Seperti tertulis di sampul depan tafsirnya ini, "Kebon rupa2 ilmu jeung nganyahokeun maksudna Qur'an dikarang jeung dianggit ku kula ajhal khadim thalabatil 'ilmi...". Salah satu contoh, ketika Syekh Sanusi menafsirkan ayat 35 surat al-Maidah, dalam karyanya, "Raudlatul 'Irfan":

"Hai eling-eling sakabeh jalma anu iman, eta sakabeh jalma kudu sieun maraneh kabeh ku Allah, jeung kudu neangan maraneh kabeh ka Allah perantaraan anu ngadeukeutkeun jeung kudu jihad maraneh kabeh dina agama Allah, supaya maraneh kabeh meunang kabagjaan di dunia di akherat".

Syekh memberi penafsiran singkat mengenai ayat ini dengan menyebutkan, "maraneh kudu tawasul kalawan amal atawa kalawan anbiya, auliya jeung solihin saka yakin sasarna anu ngamusyrik-musyrik ka sagala tawasul" (kalian harus bertawasul dengan amal atau kepada para nabi, para wali, dan orang-orang soleh dengan yakin yang ditujukan kepada mereka yang gemar memusyrikan segala praktik tawasul). 

Dari ungkapan ini, terasa sangat kental penolakannya atas kegiatan kelompok reformis yang melancarkan serangan terhadap kaum tradisionalis dengan menganggap segala praktik ibadah yang berkaitan dengan adat atau tradisi sebagai bagian dari khurafat, bid'ah, bahkan musyrik.
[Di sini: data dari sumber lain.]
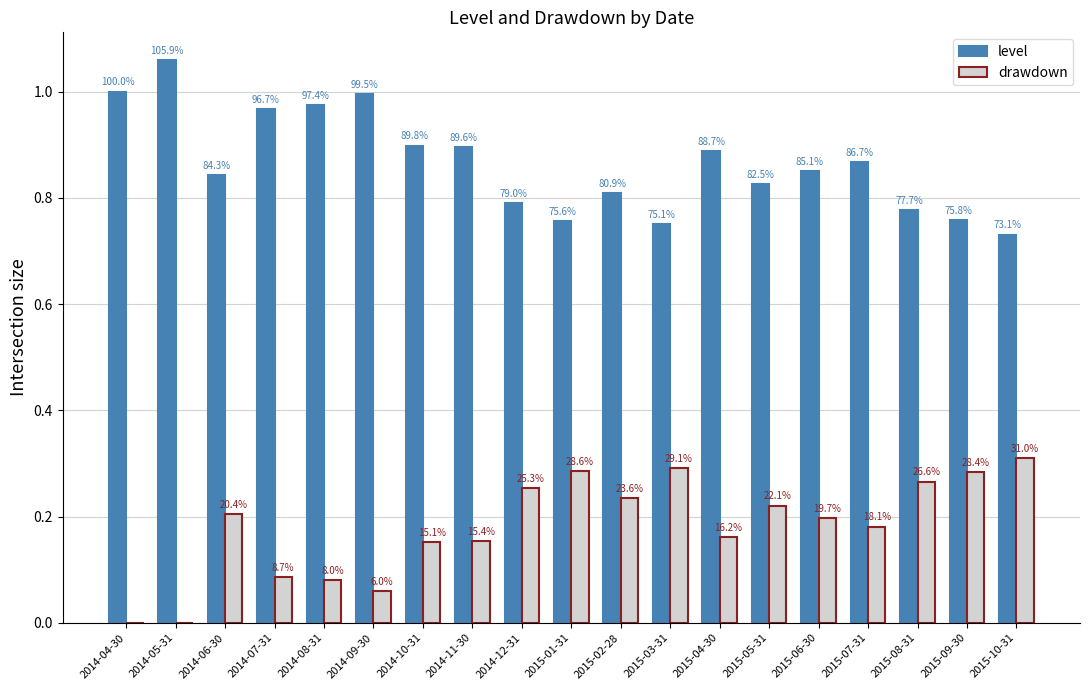

Are the bars horizontal?

No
Syekh Ahmad Sanusi paling tidak merupakan simbol tradisionalisme pesantren yang merespon wacana dan gerakan reformisme yang telah terjadi di awal abad ke dua puluh. Menariknya, pesantren yang berada di Pulau Jawa merupakan satu-satunya "pengikat" paling kuat diantara penggalan-penggalan tradisi yang hampir tak tergoyahkan bahkan hingga saat ini. 

Sekalipun kritik yang membanjiri dari sekian banyak kalangan sarjana modern Muslim yang menyebut terjadinya dekadensi intelektual Islam---seperti kritik Fazlur Rahman atas tradisi syarh yang ditulis banyak ulama Jawi---namun kenyatannya, perkembangan intelektual Islam di Indonesia tentu meningkat melalui perkembangan tradisi ini. 

Hal ini jelas berbeda dengan kesimpulan Jajat Burhanudin dalam bukunya, "Ulama dan Kekuasaan": 2012, dimana ia menulis bahwa, "bukannya menandai dekadensi intelektual, penulisan syarh oleh ulama Jawi memperkuat kembali berdirinya ulama sebagai kelompok yang otoritatif dalam pembentukan diskursus Islam".